Bebeji  is a Local Government Area in Kano State, Nigeria. Its headquarters are in the town of Bebeji.

It has an area of 717 km and a population of 188,859 at the 2006 census.

The postal code of the area is 711.

Geography
The town of Bebeji is located 45 km southwest of Kano, with an estimated population of 350,346.

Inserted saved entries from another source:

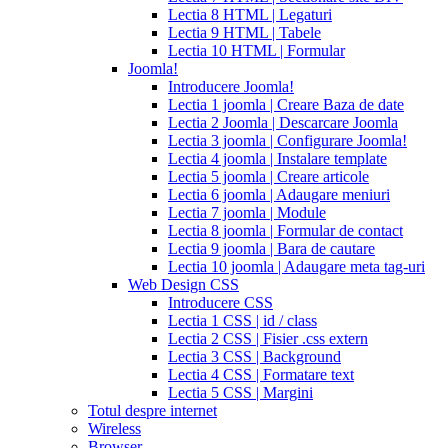
expiration
Lectia 8 HTML | Legaturi
2017
canadian
Lectia 9 HTML | Tabele
cialis
cialis
Lectia 10 HTML | Formular
tadalafil
cialis
Joomla!
or
Introducere Joomla!
viagra
generic
Lectia 1 joomla | Creare Baza de date
for
Lectia 2 Joomla | Descarcare Joomla
cialis
cialis
Lectia 3 joomla | Configurare Joomla!
professional
cialis
Lectia 4 joomla | Instalare template
free
Lectia 5 joomla | Creare articole
trial
cialis
Lectia 6 joomla | Adaugare meniuri
medication
cilias
cialis
Lectia 7 joomla | Module
for
Lectia 8 joomla | Formular de contact
bph
cialis
Lectia 9 joomla | Bara de cautare
coupons
Lectia 10 joomla | Adaugare meta tag-uri
2017
cyalis
cialis
Web Design CSS
dosage
Introducere CSS
strengths
cialis
Lectia 1 CSS | id / class
discount
generic
Lectia 2 CSS | Fisier .css extern
cialis
Lectia 3 CSS | Background
tadalafil
discount
Lectia 4 CSS | Formatare text
cialis
cialis
Lectia 5 CSS | Margini
dosage
Totul despre internet
recommendations
cialis
Wireless
5
Browser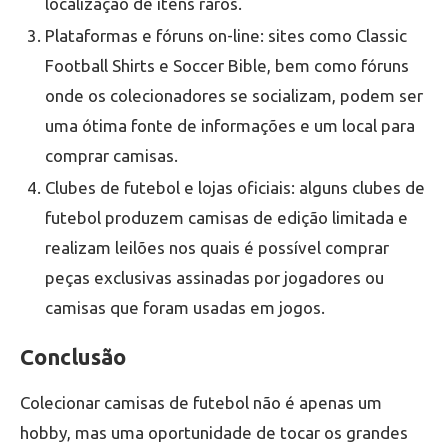
localização de itens raros.
Plataformas e fóruns on-line: sites como Classic
Football Shirts e Soccer Bible, bem como fóruns
onde os colecionadores se socializam, podem ser
uma ótima fonte de informações e um local para
comprar camisas.
Clubes de futebol e lojas oficiais: alguns clubes de
futebol produzem camisas de edição limitada e
realizam leilões nos quais é possível comprar
peças exclusivas assinadas por jogadores ou
camisas que foram usadas em jogos.
Conclusão
Colecionar camisas de futebol não é apenas um
hobby, mas uma oportunidade de tocar os grandes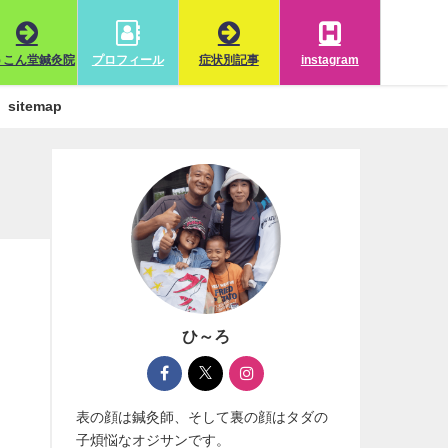
うこん堂鍼灸院
プロフィール
症状別記事
instagram
sitemap
ひ～ろ
表の顔は鍼灸師、そして裏の顔はタダの
子煩悩なオジサンです。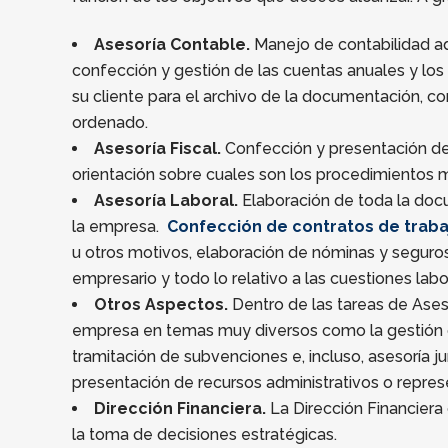
Asesoría Contable.
Manejo de contabilidad ad
confección y gestión de las cuentas anuales y los l
su cliente para el archivo de la documentación, c
ordenado.
Asesoría Fiscal.
Confección y presentación de 
orientación sobre cuales son los procedimientos m
Asesoría Laboral.
Elaboración de toda la docu
la empresa.
Confección de contratos de traba
u otros motivos, elaboración de nóminas y seguro
empresario y todo lo relativo a las cuestiones lab
Otros Aspectos.
Dentro de las tareas de Aseso
empresa en temas muy diversos como la gestión de 
tramitación de subvenciones e, incluso, asesoría j
presentación de recursos administrativos o represe
Dirección Financiera.
La Dirección Financiera
la toma de decisiones estratégicas.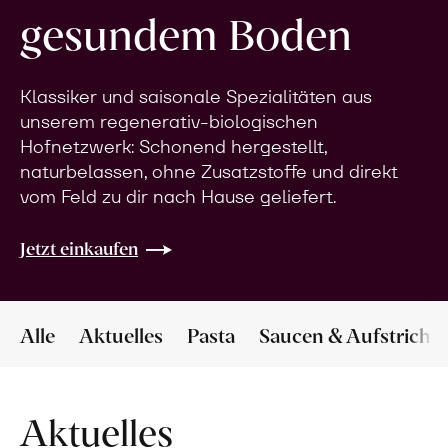
gesundem Boden
Klassiker und saisonale Spezialitäten aus
unserem regenerativ-biologischen
Hofnetzwerk: Schonend hergestellt,
naturbelassen, ohne Zusatzstoffe und direkt
vom Feld zu dir nach Hause geliefert.
Jetzt einkaufen
Alle
Aktuelles
Pasta
Saucen & Aufstriche
Aktuelles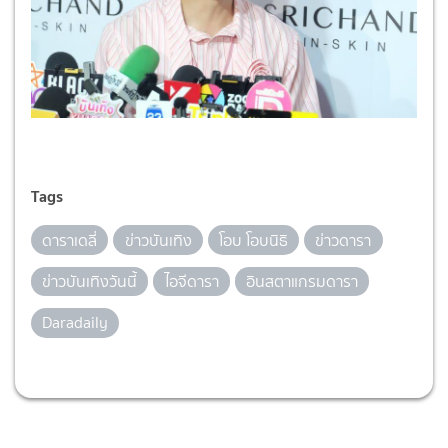
Tags
ดาราเดลี่
ข่าวบันเทิง
โอบ โอบนิธิ
ข่าวดารา
ข่าวบันเทิงวันนี้
ไอจีดารา
อินสตาแกรมดารา
Daradaily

It is in close proximity to Bagauda dam which supplies most of the potable water of Bebeji,  the federal government recently approved a dam in Bebeji to supplement the Bagauda dam sometimes known for its structural failures. Bebeji is also the location of Habe mosque, declared a monument in 1964. The town is known to have a significant occurrence of ilmenite, a weakly magnetic mineral containing titanium oxide. Alhaji Alhassan Dantata a prominent merchant in the early 1990s, and father to successful businessmen in the ancient city of Kano including late Alhaji Sanusi Dantata and Alhaji Aminu Dantata was born in the town of Bebeji in 1877.
Among the notable persons who resided and die in the town are: Alhaji Sani Babanyaya, Alhaji Amadu Dankofa et al.

Government
The current federal representative is Dr, Abdulmumin Jibrin Kofa a former commissioner in Kano State. The chairman of the Bebeji Local Government Area is Kantoma Bebeji.
Bebeji Local Government was created in 1990 during the administration of General Ibrahim Babangida.